The 100th Indian Infantry Brigade was an infantry brigade formation of the Indian Army during World War II. It was formed in April 1920 at Jhansi. The brigade was assigned to the 34th Indian Infantry Division until June 1943, when it was transferred to the 20th Indian Infantry Division until the end of the war. It was known for its participation in Battle of Imphal or known as "Imphal Campaign" where it fought along with other Indian Infantry regiments converged to form the 20th Indian Division and drove back the Japanese Army back to Burma inflicting heavy losses. This was a turning point in the Burma Campaign, part of South-East Asian theatre of World War II.

==Order of battle==
The following units served with the brigade:
- 9th Battalion, 12th Frontier Force Regiment April 1941 to July 1942 and March to April 1944.

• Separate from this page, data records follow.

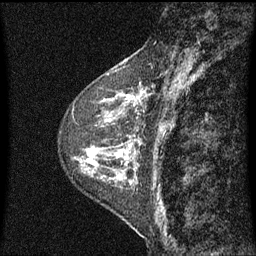
Breast MRI (dynamic contrast-enhanced), one sagittal slice. Slice 22 of 60 in the series (ordered by position). Dynamic contrast-enhanced series, image 2 of 3 at this slice position (ordered by acquisition). 1.5 T. TE 4.2 ms, TR 8 ms. 2 mm slice thickness. 256 × 256 image matrix, field of view 200 × 200 mm. Female patient, age 48 years.
Annotated regions visible in this slice (semi-automatic segmentation, software-assisted and operator-edited):
- analysis volume of interest (the breast-tissue region the enhancement analysis was run in; not a lesion): bounding box (x1, y1, x2, y2) in pixels: (103, 74, 145, 139)
- tumour enhancement mask (voxels above the 70 % enhancement threshold inside the analysis volume of interest): (104, 82, 145, 139)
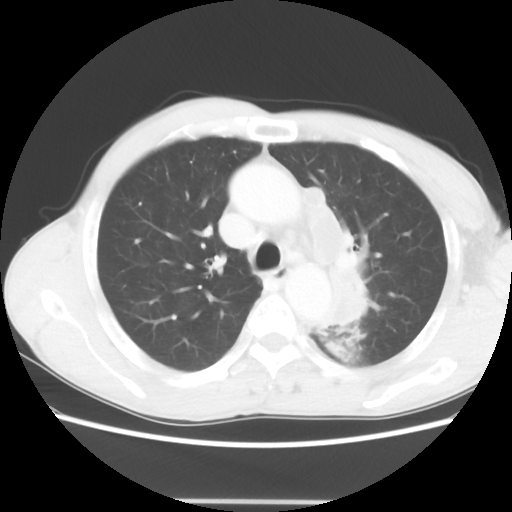
Chest CT, one axial slice. Position 45 of 62 along the scan axis. Reconstruction kernel STANDARD. Lung window (W 1500 / L -600 HU). 512 × 512 image matrix. Male patient, age 61 years. Case-level facts recorded for this patient, not image findings: clinical TNM (as recorded): T3 N1 M1.
Annotated regions visible in this slice (rectangle marked by the reading radiologist):
- lung tumour (recorded histology: adenocarcinoma): box from (x=301, y=190) to (x=369, y=334) px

- 9th Battalion, 14th Punjab Regiment April 1941 to June 1943.
- 14th Battalion, 13th Frontier Force Rifles April 1941 to August 1945.
- 2nd Battalion, Border Regiment July 1942 to April 1945.
- 4th Battalion, 10th Gurkha Rifles June 1943 to November 1944 and December 1944 to July 1945 and August 1945.
- 114th (Sussex) Jungle Field Regiment, Royal Artillery January to March 1944 (serving as infantry).
- 4th Battalion, 2nd Gurkha Rifles April to August 1945.
- 1st Battalion, 1st Gurkha Rifles April to August 1945.